Check every line of the entries below for the word "down". Then give the number of lines that have it, with nothing added.

--- Source records ---

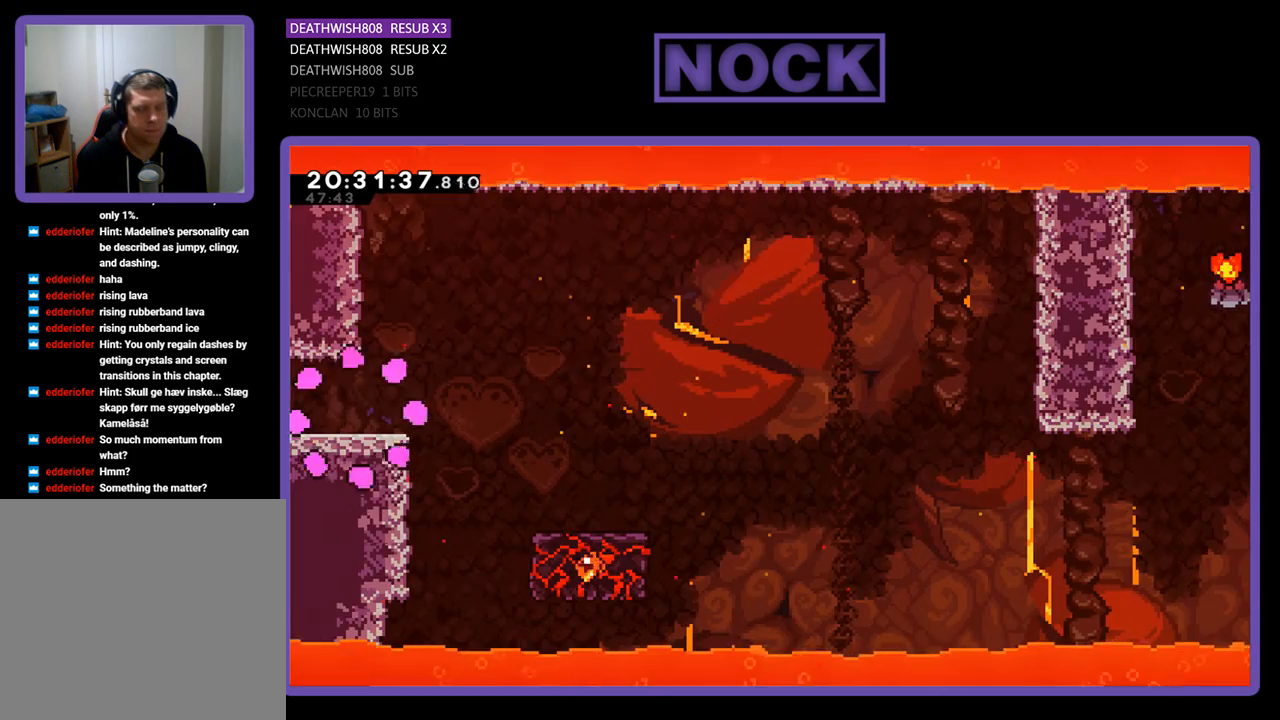
{"buttons": ["R2", "DPAD_RIGHT"], "left_stick": "center", "right_stick": "center", "events": []}
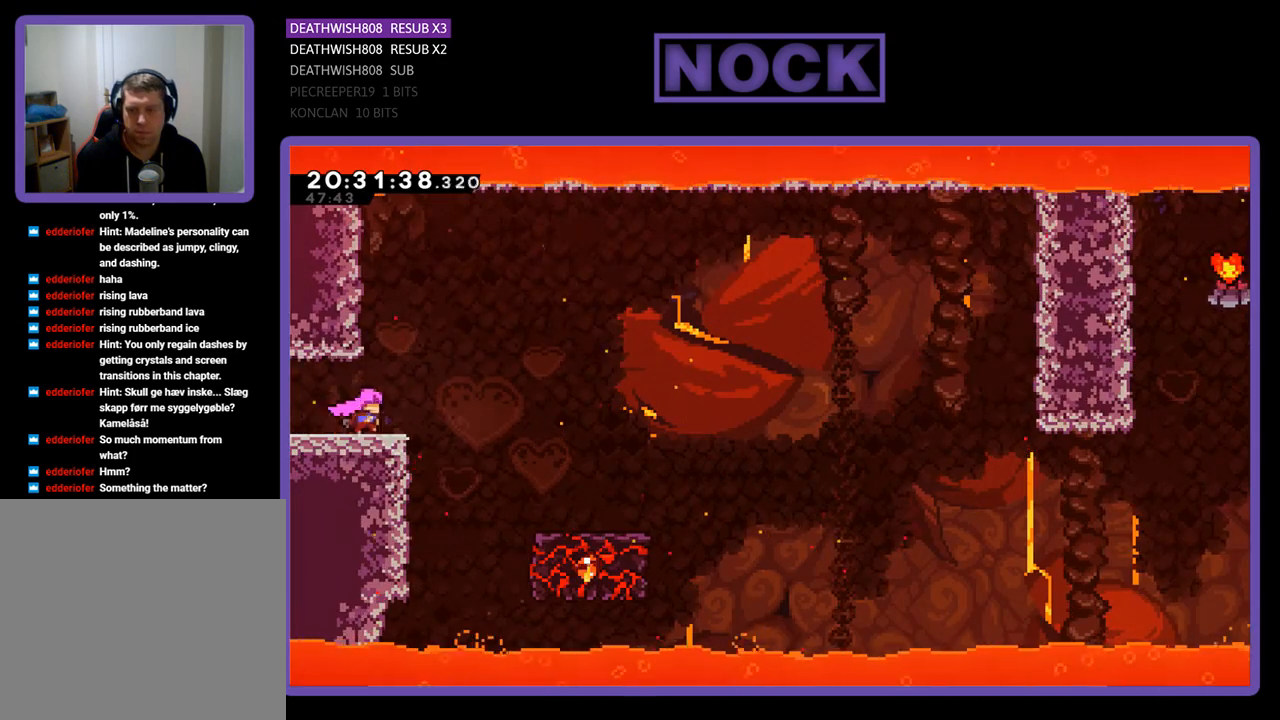
{"buttons": ["CROSS", "R2", "DPAD_RIGHT"], "left_stick": "center", "right_stick": "center", "events": [[133, "CROSS", "down"]]}
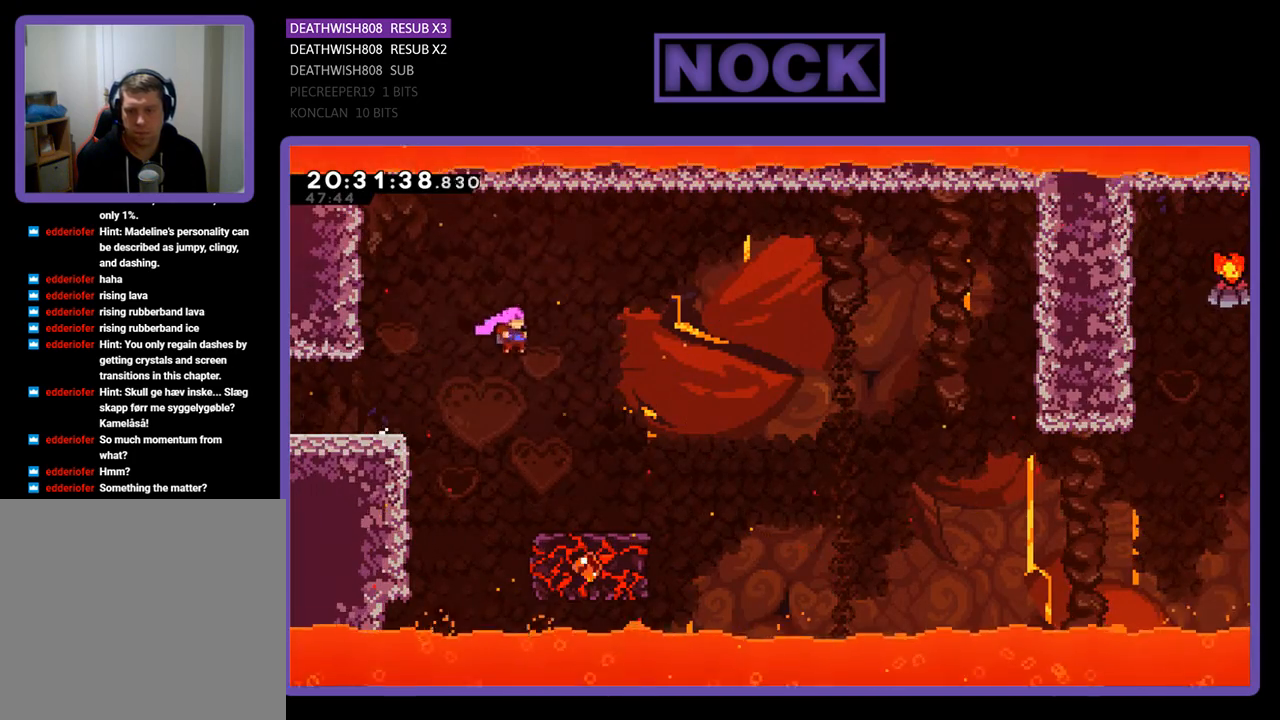
{"buttons": ["R2"], "left_stick": "center", "right_stick": "center", "events": [[433, "CROSS", "up"], [433, "DPAD_RIGHT", "up"]]}
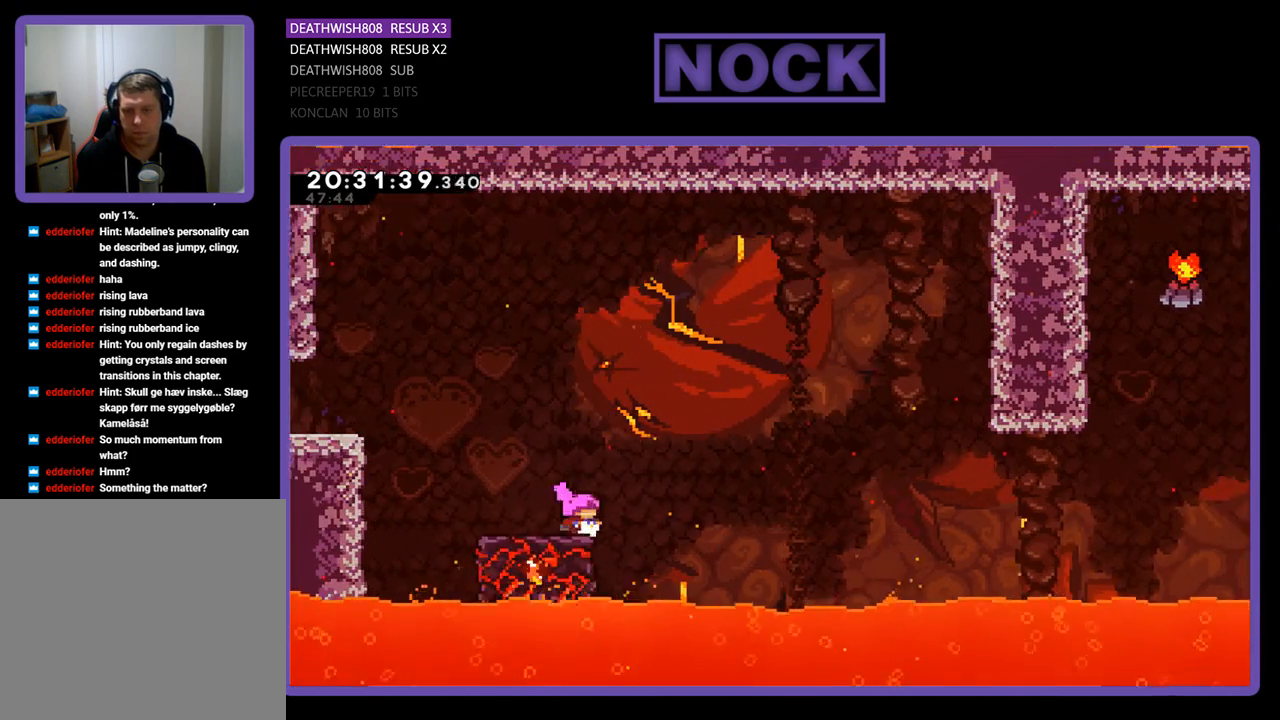
{"buttons": ["CROSS", "R2", "DPAD_RIGHT"], "left_stick": "center", "right_stick": "center", "events": [[133, "DPAD_RIGHT", "down"], [267, "CROSS", "down"]]}
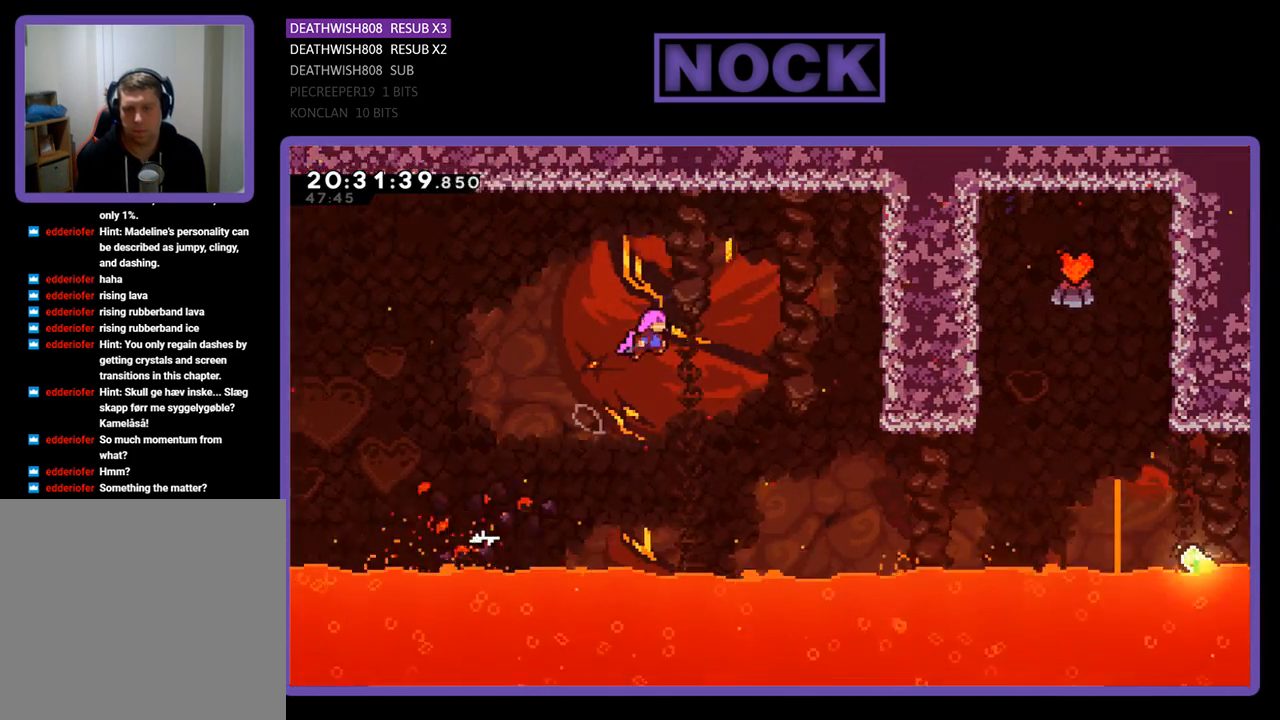
{"buttons": ["R2", "DPAD_RIGHT"], "left_stick": "center", "right_stick": "center", "events": [[233, "CROSS", "up"]]}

---

Answer for the task =
2